Sunday the weather was gorgeous, so after church (and after somehow dropping my toothbrush out of the bathroom window so that it sailed downstairs, past the kitchen window -- to the surprise of my housemates -- and landed in the garden), we had a spot of picnicking, and instigated a new game of Human Cluedo, resulting in the deaths of two out of three guys present (in the cafe with a hat, and in the park with a fork). After eating enough cake for three kids' birthday parties, we returned to church for the evening service, and I was given a bicycle by a lady who didn't want it any more. She insisted she didn't want me to buy her anything to say thank you, so I'm being sneaky and made her a bracelet to take to her this evening.
The rest of the week was a blur of procrastination and a small amount of studying for my Austen and the Brontes exam, which was on Friday, with a brief interlude of curry and Apprentice night, with lots of friends and lots more tea. It seems to me that exams are disproportionate to the amount of work and stress that goes into them: weeks of studying, days of anxiety and hair falling out, all for two hours in an angular room and answering two questions--out of the twenty possible ones you studied for. It doesn't seem fair to me, and I'm sure neither Austen nor any of the Brontes would be pleased to know what their novels have become subject to. However, I have now finished my second year at uni, and I don't have any exams next year (my final year), so sucks to be you, everyone else!
Wagamama with housemate occurred, with loads of noodles, green tea, and chilli cheesecake (if you haven't sampled it... do! now.) We accidentally went shopping and spent too much money. Purchased some Benefit mascara under strict instructions from aforementioned housemate... I'm quite impressed thus far, I have to say. Even if it did cost a week's rent (no, not quite!).
Which, of course, brings me to last night's ball. I went with that housemate and our friend from accross the park, who kindly drove us, and, for that matter, invited us, as it was HER church's ball, not ours. Nevertheless, we looked beautiful, and even arrived on time. I was slightly concerned that her car might turn into a pumpkin at midnight, but it was fine... and both shoes remained firmly on my feet. All five inches of them... I was still only just the same height as everyone else though. Luckily being five foot two doesn't stop you dancing all night.
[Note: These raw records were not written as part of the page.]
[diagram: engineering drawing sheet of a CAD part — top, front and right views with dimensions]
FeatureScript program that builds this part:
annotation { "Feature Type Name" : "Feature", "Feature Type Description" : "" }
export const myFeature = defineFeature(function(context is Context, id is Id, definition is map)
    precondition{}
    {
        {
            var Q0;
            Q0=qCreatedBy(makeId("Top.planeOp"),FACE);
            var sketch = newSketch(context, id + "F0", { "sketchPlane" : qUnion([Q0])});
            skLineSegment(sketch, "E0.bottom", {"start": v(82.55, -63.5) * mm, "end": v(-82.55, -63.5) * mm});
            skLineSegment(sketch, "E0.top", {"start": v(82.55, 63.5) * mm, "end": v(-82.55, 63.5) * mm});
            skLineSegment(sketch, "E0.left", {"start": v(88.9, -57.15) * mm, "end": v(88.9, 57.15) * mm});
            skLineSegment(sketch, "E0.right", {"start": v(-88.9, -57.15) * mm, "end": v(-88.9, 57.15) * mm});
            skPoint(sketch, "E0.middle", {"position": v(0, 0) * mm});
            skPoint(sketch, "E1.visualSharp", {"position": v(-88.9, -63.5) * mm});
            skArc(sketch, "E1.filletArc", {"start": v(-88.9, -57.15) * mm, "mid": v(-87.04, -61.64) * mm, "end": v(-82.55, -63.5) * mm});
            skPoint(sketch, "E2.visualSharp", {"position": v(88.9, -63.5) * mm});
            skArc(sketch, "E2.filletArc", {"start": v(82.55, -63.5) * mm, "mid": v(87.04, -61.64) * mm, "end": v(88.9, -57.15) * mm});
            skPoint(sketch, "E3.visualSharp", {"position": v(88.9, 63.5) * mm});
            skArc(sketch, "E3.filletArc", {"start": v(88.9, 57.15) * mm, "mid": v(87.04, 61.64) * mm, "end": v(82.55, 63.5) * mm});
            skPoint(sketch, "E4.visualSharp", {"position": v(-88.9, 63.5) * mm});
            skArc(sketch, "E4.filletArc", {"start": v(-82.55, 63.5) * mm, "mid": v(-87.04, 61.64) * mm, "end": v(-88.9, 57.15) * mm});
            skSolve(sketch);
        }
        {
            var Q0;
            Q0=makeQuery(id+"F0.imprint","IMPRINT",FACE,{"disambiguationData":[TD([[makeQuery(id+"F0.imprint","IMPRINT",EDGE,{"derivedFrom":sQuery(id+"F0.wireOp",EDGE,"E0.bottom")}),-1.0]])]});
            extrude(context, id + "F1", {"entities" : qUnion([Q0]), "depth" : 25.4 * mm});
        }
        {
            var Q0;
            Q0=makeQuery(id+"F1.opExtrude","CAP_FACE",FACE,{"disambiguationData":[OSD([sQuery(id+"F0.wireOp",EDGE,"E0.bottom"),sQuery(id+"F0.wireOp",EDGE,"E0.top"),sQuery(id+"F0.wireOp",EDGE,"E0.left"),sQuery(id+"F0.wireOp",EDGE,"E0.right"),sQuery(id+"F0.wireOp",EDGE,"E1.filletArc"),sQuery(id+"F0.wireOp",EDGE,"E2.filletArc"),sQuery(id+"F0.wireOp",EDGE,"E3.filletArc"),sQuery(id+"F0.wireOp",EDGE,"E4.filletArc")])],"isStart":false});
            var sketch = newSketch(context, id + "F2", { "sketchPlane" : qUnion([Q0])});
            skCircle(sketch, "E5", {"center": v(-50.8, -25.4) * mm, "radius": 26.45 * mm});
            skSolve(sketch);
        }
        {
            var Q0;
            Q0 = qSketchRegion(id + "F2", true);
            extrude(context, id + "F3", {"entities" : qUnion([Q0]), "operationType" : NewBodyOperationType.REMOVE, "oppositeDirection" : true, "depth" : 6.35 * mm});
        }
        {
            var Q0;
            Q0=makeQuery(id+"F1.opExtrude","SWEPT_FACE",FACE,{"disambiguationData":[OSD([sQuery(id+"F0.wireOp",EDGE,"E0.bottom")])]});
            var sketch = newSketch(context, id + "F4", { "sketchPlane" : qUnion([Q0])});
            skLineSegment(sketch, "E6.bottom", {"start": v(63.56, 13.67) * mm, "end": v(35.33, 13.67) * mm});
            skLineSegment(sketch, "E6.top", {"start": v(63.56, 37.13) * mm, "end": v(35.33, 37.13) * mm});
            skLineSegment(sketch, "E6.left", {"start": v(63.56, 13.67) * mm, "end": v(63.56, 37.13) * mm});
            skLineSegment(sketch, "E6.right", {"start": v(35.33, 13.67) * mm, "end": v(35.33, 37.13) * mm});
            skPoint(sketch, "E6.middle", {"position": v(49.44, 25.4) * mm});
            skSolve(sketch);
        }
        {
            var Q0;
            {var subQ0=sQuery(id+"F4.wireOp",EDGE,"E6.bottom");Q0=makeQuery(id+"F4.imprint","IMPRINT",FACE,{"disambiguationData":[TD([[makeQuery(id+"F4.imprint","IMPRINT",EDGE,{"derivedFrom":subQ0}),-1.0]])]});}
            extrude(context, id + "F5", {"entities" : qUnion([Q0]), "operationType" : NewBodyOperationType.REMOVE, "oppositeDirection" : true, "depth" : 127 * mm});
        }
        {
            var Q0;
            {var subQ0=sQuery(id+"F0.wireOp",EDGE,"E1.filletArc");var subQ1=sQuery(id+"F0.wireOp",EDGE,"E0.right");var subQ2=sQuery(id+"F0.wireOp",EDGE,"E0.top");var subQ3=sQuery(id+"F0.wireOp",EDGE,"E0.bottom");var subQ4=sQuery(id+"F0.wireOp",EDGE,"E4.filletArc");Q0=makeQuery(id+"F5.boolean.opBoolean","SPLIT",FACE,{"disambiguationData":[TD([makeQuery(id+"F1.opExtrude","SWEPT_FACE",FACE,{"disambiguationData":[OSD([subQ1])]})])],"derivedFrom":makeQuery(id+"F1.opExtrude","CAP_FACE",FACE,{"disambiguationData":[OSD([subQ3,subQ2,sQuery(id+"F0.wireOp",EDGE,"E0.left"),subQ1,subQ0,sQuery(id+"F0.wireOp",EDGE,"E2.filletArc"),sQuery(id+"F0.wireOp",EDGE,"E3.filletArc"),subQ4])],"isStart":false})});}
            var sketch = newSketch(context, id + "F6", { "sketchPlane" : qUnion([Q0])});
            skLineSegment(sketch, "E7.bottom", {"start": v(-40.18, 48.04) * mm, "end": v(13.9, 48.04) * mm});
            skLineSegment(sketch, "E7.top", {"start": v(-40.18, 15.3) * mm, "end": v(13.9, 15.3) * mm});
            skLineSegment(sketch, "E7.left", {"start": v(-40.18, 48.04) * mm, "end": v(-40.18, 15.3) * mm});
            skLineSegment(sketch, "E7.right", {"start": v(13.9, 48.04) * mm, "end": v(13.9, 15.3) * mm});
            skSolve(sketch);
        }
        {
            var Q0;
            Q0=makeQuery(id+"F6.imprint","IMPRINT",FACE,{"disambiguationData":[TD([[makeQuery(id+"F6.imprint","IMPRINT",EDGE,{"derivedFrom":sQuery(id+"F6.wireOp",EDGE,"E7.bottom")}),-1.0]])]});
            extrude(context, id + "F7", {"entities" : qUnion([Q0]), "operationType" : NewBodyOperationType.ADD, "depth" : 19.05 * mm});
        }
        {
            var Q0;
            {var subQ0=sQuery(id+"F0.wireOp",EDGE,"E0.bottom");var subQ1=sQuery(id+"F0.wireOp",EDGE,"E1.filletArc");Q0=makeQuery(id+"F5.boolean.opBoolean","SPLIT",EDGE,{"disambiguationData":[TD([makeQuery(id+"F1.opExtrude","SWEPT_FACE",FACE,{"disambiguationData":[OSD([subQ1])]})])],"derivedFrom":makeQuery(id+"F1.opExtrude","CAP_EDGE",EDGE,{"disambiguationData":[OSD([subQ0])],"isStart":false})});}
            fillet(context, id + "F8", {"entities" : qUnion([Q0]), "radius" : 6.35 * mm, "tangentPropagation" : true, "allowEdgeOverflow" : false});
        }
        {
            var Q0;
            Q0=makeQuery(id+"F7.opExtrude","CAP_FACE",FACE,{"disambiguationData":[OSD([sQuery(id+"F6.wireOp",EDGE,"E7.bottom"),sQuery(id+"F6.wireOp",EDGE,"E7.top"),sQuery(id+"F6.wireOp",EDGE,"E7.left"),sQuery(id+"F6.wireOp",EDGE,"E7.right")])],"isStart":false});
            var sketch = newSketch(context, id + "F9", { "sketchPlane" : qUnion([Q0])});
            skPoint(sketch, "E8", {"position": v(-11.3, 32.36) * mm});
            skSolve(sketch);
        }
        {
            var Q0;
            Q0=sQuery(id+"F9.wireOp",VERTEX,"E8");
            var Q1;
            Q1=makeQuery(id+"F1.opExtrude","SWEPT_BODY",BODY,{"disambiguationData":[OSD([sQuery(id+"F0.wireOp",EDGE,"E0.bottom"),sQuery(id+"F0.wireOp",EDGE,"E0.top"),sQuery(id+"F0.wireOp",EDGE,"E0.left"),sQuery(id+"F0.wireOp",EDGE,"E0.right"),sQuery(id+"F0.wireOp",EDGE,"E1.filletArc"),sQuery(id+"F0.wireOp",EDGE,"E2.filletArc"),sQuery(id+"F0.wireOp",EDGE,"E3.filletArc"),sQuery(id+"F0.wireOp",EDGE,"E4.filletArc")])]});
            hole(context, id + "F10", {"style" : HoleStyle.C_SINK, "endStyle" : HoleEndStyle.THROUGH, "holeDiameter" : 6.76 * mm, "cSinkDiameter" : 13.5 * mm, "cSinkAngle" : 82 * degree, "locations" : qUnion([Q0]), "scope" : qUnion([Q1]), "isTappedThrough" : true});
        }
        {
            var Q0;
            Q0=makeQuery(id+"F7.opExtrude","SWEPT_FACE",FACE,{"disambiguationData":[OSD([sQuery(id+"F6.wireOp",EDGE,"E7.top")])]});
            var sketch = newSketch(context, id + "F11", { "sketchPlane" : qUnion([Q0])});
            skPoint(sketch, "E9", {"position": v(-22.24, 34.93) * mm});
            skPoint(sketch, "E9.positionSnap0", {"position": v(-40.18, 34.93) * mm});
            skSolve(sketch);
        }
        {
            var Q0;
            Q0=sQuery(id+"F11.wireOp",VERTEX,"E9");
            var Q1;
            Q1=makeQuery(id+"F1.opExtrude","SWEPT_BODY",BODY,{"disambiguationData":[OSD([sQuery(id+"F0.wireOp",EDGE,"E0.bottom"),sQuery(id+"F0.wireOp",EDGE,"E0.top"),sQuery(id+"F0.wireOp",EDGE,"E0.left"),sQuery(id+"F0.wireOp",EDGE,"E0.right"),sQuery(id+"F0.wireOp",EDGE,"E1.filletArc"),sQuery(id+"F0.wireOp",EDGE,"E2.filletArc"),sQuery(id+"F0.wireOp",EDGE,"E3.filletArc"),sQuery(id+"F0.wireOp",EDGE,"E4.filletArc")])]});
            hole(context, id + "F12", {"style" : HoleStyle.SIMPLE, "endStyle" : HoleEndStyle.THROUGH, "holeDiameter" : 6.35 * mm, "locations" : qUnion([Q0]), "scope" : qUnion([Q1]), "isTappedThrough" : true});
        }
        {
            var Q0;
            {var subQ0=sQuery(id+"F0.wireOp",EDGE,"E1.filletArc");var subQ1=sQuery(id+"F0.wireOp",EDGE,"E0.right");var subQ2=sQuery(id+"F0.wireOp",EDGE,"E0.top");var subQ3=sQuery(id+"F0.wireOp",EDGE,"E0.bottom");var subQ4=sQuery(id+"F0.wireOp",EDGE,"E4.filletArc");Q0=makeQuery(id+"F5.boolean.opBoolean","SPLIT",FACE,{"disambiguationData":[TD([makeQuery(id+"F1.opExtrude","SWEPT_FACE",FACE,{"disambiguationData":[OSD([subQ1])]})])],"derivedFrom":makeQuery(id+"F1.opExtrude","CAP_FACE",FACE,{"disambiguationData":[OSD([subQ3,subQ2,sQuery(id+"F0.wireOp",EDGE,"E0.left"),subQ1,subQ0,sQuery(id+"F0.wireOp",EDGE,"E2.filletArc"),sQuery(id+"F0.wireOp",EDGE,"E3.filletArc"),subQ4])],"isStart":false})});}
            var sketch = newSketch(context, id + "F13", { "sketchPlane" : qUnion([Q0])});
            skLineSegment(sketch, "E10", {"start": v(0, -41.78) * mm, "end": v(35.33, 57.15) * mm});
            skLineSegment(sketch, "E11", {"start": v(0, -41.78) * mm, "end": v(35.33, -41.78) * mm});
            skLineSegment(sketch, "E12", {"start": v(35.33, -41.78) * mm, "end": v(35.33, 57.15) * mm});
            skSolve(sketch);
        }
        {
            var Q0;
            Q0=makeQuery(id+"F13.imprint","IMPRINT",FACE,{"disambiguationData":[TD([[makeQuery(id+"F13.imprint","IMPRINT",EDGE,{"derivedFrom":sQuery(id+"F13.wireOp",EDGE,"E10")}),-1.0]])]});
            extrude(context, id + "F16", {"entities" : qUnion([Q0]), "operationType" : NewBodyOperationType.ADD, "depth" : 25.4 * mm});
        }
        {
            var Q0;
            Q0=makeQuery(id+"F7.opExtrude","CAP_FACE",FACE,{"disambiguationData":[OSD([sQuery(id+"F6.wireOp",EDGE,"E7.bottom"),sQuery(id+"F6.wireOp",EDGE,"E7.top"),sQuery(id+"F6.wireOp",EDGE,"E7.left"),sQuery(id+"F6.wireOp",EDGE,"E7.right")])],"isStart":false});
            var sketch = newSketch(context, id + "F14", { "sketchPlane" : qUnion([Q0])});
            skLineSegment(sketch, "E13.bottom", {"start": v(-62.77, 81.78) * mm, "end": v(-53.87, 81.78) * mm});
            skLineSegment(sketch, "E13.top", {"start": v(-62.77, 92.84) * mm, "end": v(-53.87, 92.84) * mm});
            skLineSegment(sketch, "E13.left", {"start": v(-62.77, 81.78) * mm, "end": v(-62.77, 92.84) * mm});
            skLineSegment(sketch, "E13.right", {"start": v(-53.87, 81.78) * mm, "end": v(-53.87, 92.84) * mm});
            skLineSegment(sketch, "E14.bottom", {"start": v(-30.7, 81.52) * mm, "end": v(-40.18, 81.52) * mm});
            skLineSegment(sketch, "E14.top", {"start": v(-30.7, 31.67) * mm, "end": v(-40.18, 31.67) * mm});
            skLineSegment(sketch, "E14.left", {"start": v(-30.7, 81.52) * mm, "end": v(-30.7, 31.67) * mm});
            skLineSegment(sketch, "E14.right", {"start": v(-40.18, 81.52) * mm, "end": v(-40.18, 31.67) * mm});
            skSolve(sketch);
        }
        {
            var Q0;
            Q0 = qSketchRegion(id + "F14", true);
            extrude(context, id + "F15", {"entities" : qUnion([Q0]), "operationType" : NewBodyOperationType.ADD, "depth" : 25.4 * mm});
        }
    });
There was an awkward moment when the band played a slow song and "take the hand of that special person" occured, when my friends and I (all the single ladies) were sitting down at a table. It felt like being a 12-year-old bystander at the school disco once more, when the parting of the Red Sea divides the couples and the singles. And yet, it didn't actually bother me. That must have been the first time ever (apart from my smug, being-in-a-couple days). 'Being content in my singleness' is something I struggle with a lot, but I think I might have cracked it at last. Hooray! I finished reading a book called Mirror Mirror by Graham Beynon, this week, which has been really helpful about things like this, reminding me that my identity is rooted in Christ, and not anything superficial--look it up on Amazon... I can't seem to put the link in this (anyone know why?). Also Disciplines of a Godly Woman by Barbara Hughes has proved invaluable to me recently.
This week I've been reading The Left Hand of Darkness by Ursula Leguin, after watching the film The Jane Austen Book Club, thinking I should give science fiction a go (I've been experimenting with genre... trying to figure out who I am as a writer/reader), but I didn't take to it, really, and couldn't quite finish it. I found the names too much of a barrier, and my brain switches off as soon as anything scientific comes a long... the clue was in the title really, I should have known. I've also been reading Wilde's The Portrait of Dorian Gray, and thus far I'm loving it. I especially love "there is nothing so real as words", I really relate to that--words are so powerful (as I argued in my last Shakespeare essay).
But it's not just about rhetoric; words are so powerful in conjuring emotion too. I laugh, cry and fall in love far more freely in books than I do in real life (well... I do all of those things often in real life too). We all love Lizzy Bennet and hate Mr Collins, and those are genuine emotions that are being kindled... yet Austen never pretends to us that her characters are real. Look at Northanger Abbey, she keeps stepping into the plot herself, as the author, and telling us why she has Catherine do certain things... yet we treat them as true life, almost, nonetheless.